A logística também costuma ser complicada. Muitas apurações precisam contar com guias locais, indispensáveis para navegar os rios e as trilhas da floresta densa. Tudo isso representa um investimento significativo, um fardo que muitas redações pequenas ou independentes têm dificuldade em suportar.
Mas o custo mais alto não é mensurável em dinheiro e pesa até para os maiores veículos do mundo. Porque fazer jornalismo na Amazônia pode custar a vida.
Um dos retratos mais simbólicos dessa triste realidade é o assassinato de Bruno Pereira e Dom Phillips, há dois anos, em junho de 2022.
Bruno era um dos mais importantes especialistas brasileiros em povos isolados. Ele falava quatro línguas indígenas. Ele era consultor da União dos Povos Indígenas do Vale do Javari, a Univaja, e ajudava a articular uma rede de proteção do território. Philips morava no Brasil há mais de 15 anos e escrevia para o jornal The Guardian, documentando tudo para um livro. Os dois denunciavam crimes como a pesca ilegal, a invasão de terras e o desmatamento na região amazônica. Uma luta denunciava crimes como a pesca ilegal, a invasão de terras e o desmatamento na região. (Iury Lima, jornalista do Jornal da Cultura)
Os assassinatos de Bruno e Dom não são casos isolados de violência contra a imprensa na região.

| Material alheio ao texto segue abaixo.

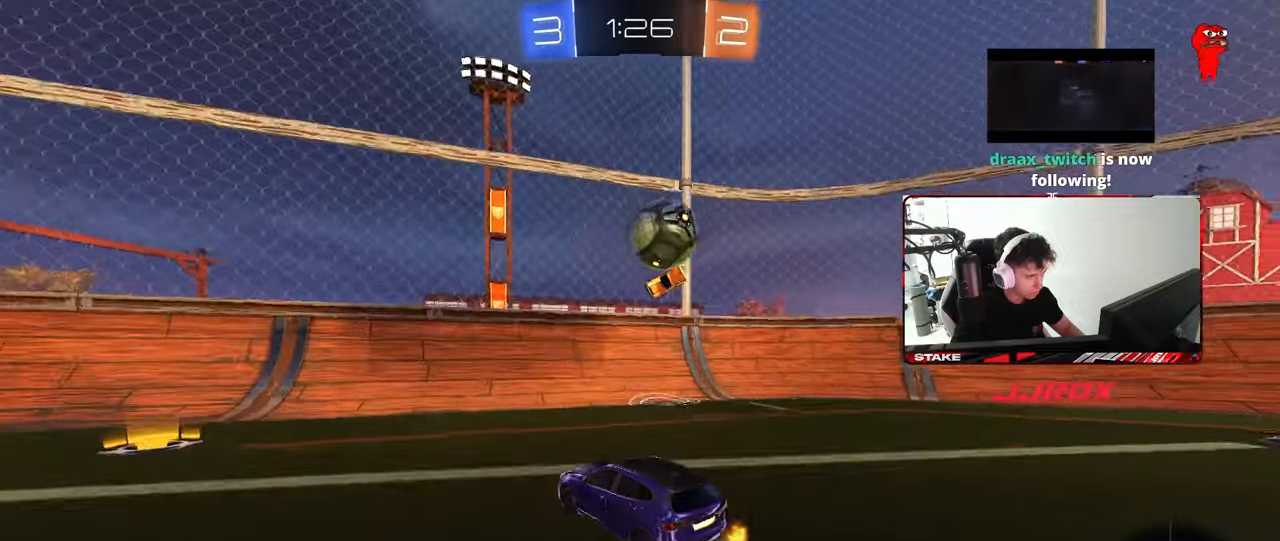
{"keys": ["a", "w"], "mouse": [], "mouse_move": "still", "events": [[67, "mouse_left", "down"], [217, "a", "down"], [217, "d", "up"], [500, "mouse_left", "up"]]}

Segundo o relatório “Amazônia: Jornalismo em Chamas”, da organização Repórteres Sem Fronteiras, foram registrados 66 casos de ataques à imprensa nos nove estados da Amazônia Legal no intervalo de um ano – entre junho de 2022 e junho de 2023.
Os episódios incluem agressões físicas, assédios e ameaças. Um quarto dos casos estava diretamente ligado a apurações sobre agronegócio, mineração, povos indígenas e violações de direitos humanos.
A violência recorrente leva muitos jornalistas a praticarem a autocensura como estratégia de sobrevivência. Quer dizer: jornalistas muitas vezes deixam de cobrir pautas delicadas para evitar que eles se tornem estatística no próximo levantamento.
Profissionais na Amazônia relataram também muita interferência política e econômica dentro das redações – um processo silencioso de ataque à liberdade de imprensa.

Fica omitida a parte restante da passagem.